Case 2: Recognizing and Addressing Bias and Stereotyping
First noted in a study comparing the likelihood of referral of African American versus white, and male versus female patients, for angiography and more recently observed for thrombolysis decision-making, unconscious physician bias can potentially negatively impact clinical decision making despite evidence for best practice. Implicit bias against “fat people” among health care providers has been well documented and recognizing unconscious bias is one way to prevent the bias from adversely affecting outcomes of care.

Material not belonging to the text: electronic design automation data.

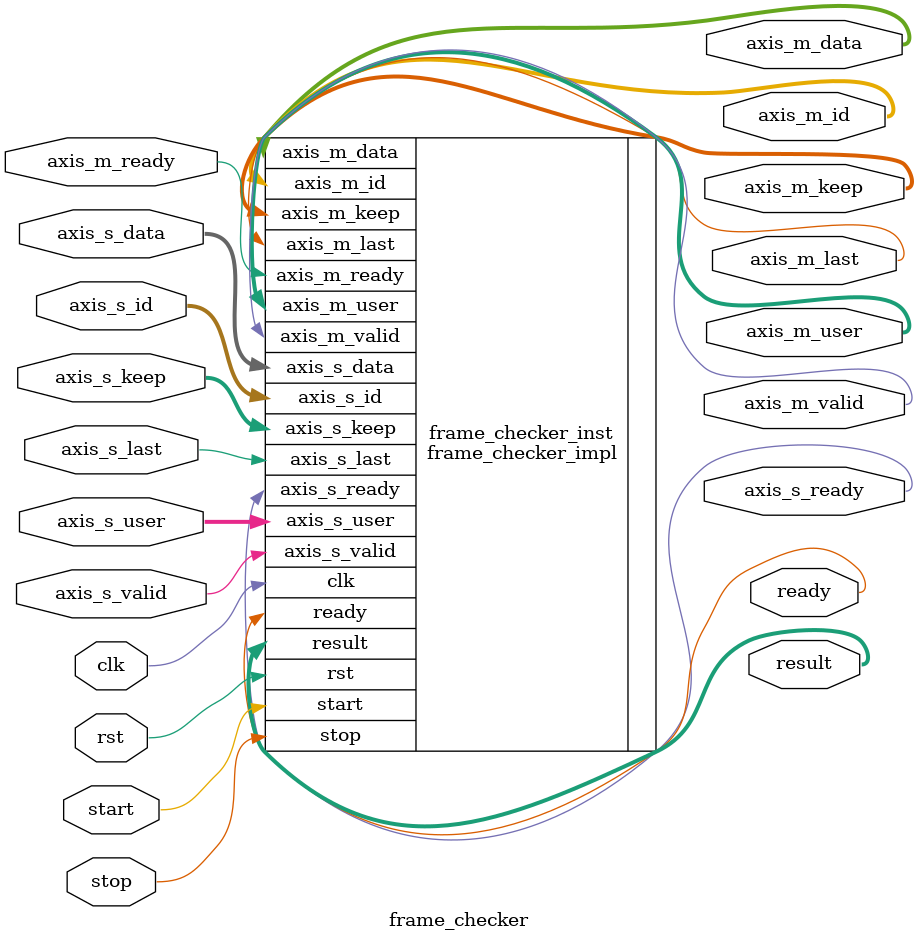
<source format=v>
`timescale 1ns / 1ps

module frame_checker #(
    parameter DATA_WIDTH = 64 * 8,
    parameter ID_WIDTH = 3
) (
    input wire clk,
    input wire rst,
    // control signals
    output wire ready,
    input  wire start,
    input  wire stop,
    output wire [127:0] result,
    // AXIS output
    output wire [DATA_WIDTH - 1:0] axis_m_data,
    output wire [DATA_WIDTH / 8 - 1:0] axis_m_keep,
    output wire axis_m_last,
    output wire [DATA_WIDTH / 8 - 1:0] axis_m_user,
    output wire [ID_WIDTH - 1:0] axis_m_id,
    output wire axis_m_valid,
    input  wire axis_m_ready,
    // AXIS input (all testing frames filtered)
    input  wire [DATA_WIDTH - 1:0] axis_s_data,
    input  wire [DATA_WIDTH / 8 - 1:0] axis_s_keep,
    input  wire axis_s_last,
    input  wire [DATA_WIDTH / 8 - 1:0] axis_s_user,
    input  wire [ID_WIDTH - 1:0] axis_s_id,
    input  wire axis_s_valid,
    output wire axis_s_ready
);

    frame_checker_impl #(
        .DATA_WIDTH(DATA_WIDTH),
        .ID_WIDTH(ID_WIDTH)
    ) frame_checker_inst (
        .clk(clk),
        .rst(rst),
        .ready(ready),
        .start(start),
        .stop(stop),
        .result(result),
        .axis_m_data(axis_m_data),
        .axis_m_keep(axis_m_keep),
        .axis_m_last(axis_m_last),
        .axis_m_user(axis_m_user),
        .axis_m_id(axis_m_id),
        .axis_m_valid(axis_m_valid),
        .axis_m_ready(axis_m_ready),
        .axis_s_data(axis_s_data),
        .axis_s_keep(axis_s_keep),
        .axis_s_last(axis_s_last),
        .axis_s_user(axis_s_user),
        .axis_s_id(axis_s_id),
        .axis_s_valid(axis_s_valid),
        .axis_s_ready(axis_s_ready)
    );

endmodule

</source>
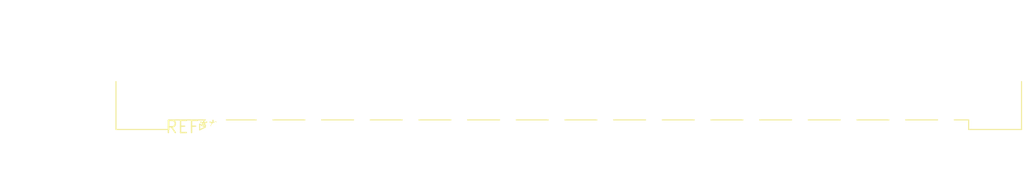
<source format=kicad_pcb>
(kicad_pcb (version 20240108) (generator pcbnew)

  (general
    (thickness 1.6)
  )

  (paper "A4")
  (layers
    (0 "F.Cu" signal)
    (31 "B.Cu" signal)
    (32 "B.Adhes" user "B.Adhesive")
    (33 "F.Adhes" user "F.Adhesive")
    (34 "B.Paste" user)
    (35 "F.Paste" user)
    (36 "B.SilkS" user "B.Silkscreen")
    (37 "F.SilkS" user "F.Silkscreen")
    (38 "B.Mask" user)
    (39 "F.Mask" user)
    (40 "Dwgs.User" user "User.Drawings")
    (41 "Cmts.User" user "User.Comments")
    (42 "Eco1.User" user "User.Eco1")
    (43 "Eco2.User" user "User.Eco2")
    (44 "Edge.Cuts" user)
    (45 "Margin" user)
    (46 "B.CrtYd" user "B.Courtyard")
    (47 "F.CrtYd" user "F.Courtyard")
    (48 "B.Fab" user)
    (49 "F.Fab" user)
    (50 "User.1" user)
    (51 "User.2" user)
    (52 "User.3" user)
    (53 "User.4" user)
    (54 "User.5" user)
    (55 "User.6" user)
    (56 "User.7" user)
    (57 "User.8" user)
    (58 "User.9" user)
  )

  (setup
    (pad_to_mask_clearance 0)
    (pcbplotparams
      (layerselection 0x00010fc_ffffffff)
      (plot_on_all_layers_selection 0x0000000_00000000)
      (disableapertmacros false)
      (usegerberextensions false)
      (usegerberattributes false)
      (usegerberadvancedattributes false)
      (creategerberjobfile false)
      (dashed_line_dash_ratio 12.000000)
      (dashed_line_gap_ratio 3.000000)
      (svgprecision 4)
      (plotframeref false)
      (viasonmask false)
      (mode 1)
      (useauxorigin false)
      (hpglpennumber 1)
      (hpglpenspeed 20)
      (hpglpendiameter 15.000000)
      (dxfpolygonmode false)
      (dxfimperialunits false)
      (dxfusepcbnewfont false)
      (psnegative false)
      (psa4output false)
      (plotreference false)
      (plotvalue false)
      (plotinvisibletext false)
      (sketchpadsonfab false)
      (subtractmaskfromsilk false)
      (outputformat 1)
      (mirror false)
      (drillshape 1)
      (scaleselection 1)
      (outputdirectory "")
    )
  )

  (net 0 "")

  (footprint "DIN41612_R_3x16_Female_Horizontal_THT" (layer "F.Cu") (at 0 0))

)

</source>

After assigning a few obese patients to the student, the attending observes a 10-minute counseling session by the student at the bedside of a patient before discharge. At the end he turned and asked the patient “So, how do you feel about losing weight? What will you do differently now?” The patient replies, “No doctor here has asked me about what I am willing to give up and what I cannot give up and shown such understanding about my emotional struggles with food. Maxwell has visited me every day and knows every detail about my diet and lifestyle now. Can I follow up with him?” The student smiles and says “Of course. I am in ambulatory medicine the next 6 weeks. Let me help you make an appointment.” Thus, by being nonjudgmental and giving the student permission to recognize his own bias, the attending has also improved the student’s skills in motivational counseling and given him new confidence in caring for obese patients. The likelihood of future self-directed learning in the student may also have increased.